Forgiveness is a characteristic that shapes who we are as people. It is the groundwork for a well-balanced, happy life. Those that tend to hold grudges and have a hard time forgiving, hold on to negative energy and are molded by that. Those that are more likely to forgive are creating more space for positivity in their life and in the world. “Let us forgive each other – only then will we live in peace.” -Tolstoy. Below are a few ways that you can model and promote forgiveness in your life and in turn help your children learn what it means to forgive and be forgiven.
Reinforce forgiveness—We often encourage children to apologize when they have upset someone or have done something wrong. It is just as important to encourage them to forgive when they are apologized to. Enforce phrases such as, “I accept your apology”, “I forgive you”,” I’m not ready”, “thank you”, etc.
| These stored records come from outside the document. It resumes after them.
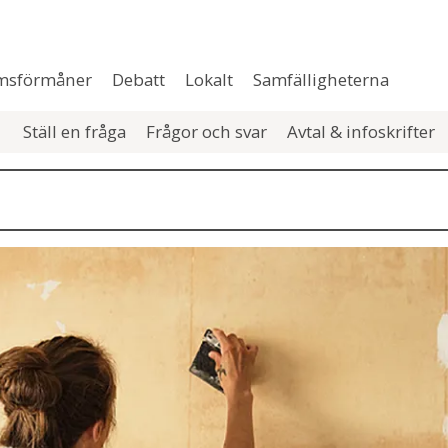
msförmåner
Debatt
Lokalt
Samfälligheterna
Ställ en fråga
Frågor och svar
Avtal & infoskrifter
Don’t force it – We want children to be open to forgiveness, but we do not want it to become a force of habit. It is important that children are able to process their emotions and rationalize for themselves. Forcing them to accept an apology, or give one for that matter, could just be a way of giving them an out and not fully allowing them to work through it and learn the lesson it holds.
Show your children forgiveness – Children’s behavior can be trying. As they are learning boundaries, they are finding ways to test them. These explorations can quickly turn into rule breaking, aggressive behavior, or acting out. If we are gentle, understanding, and forgiving with them, then they are more likely to be understanding and gentle when needing to forgive others.
Practice sincere apologies – When you are apologizing, or asking for an apology, encourage your children to structure their apology; acknowledge the wrong doing, admit the action without excuses, and commit to learning from this mistake and letting it go to move forward.
Use a visual aid – Using a tangible learning aid helps children process the lesson more easily. Try making a forgiveness tree with your children. Draw a tree with no leaves. Each time they forgive someone, together write who they forgave and why. With time the leaves will fill the tree and make it robust and beautiful. Reflect together about how big and beautiful the tree has grown with each act of forgiveness and liken it to everyday life.
Forgiveness is not always easy, but it is an important aspect of life. Start encouraging and modeling forgiveness to your children and to all of those around you.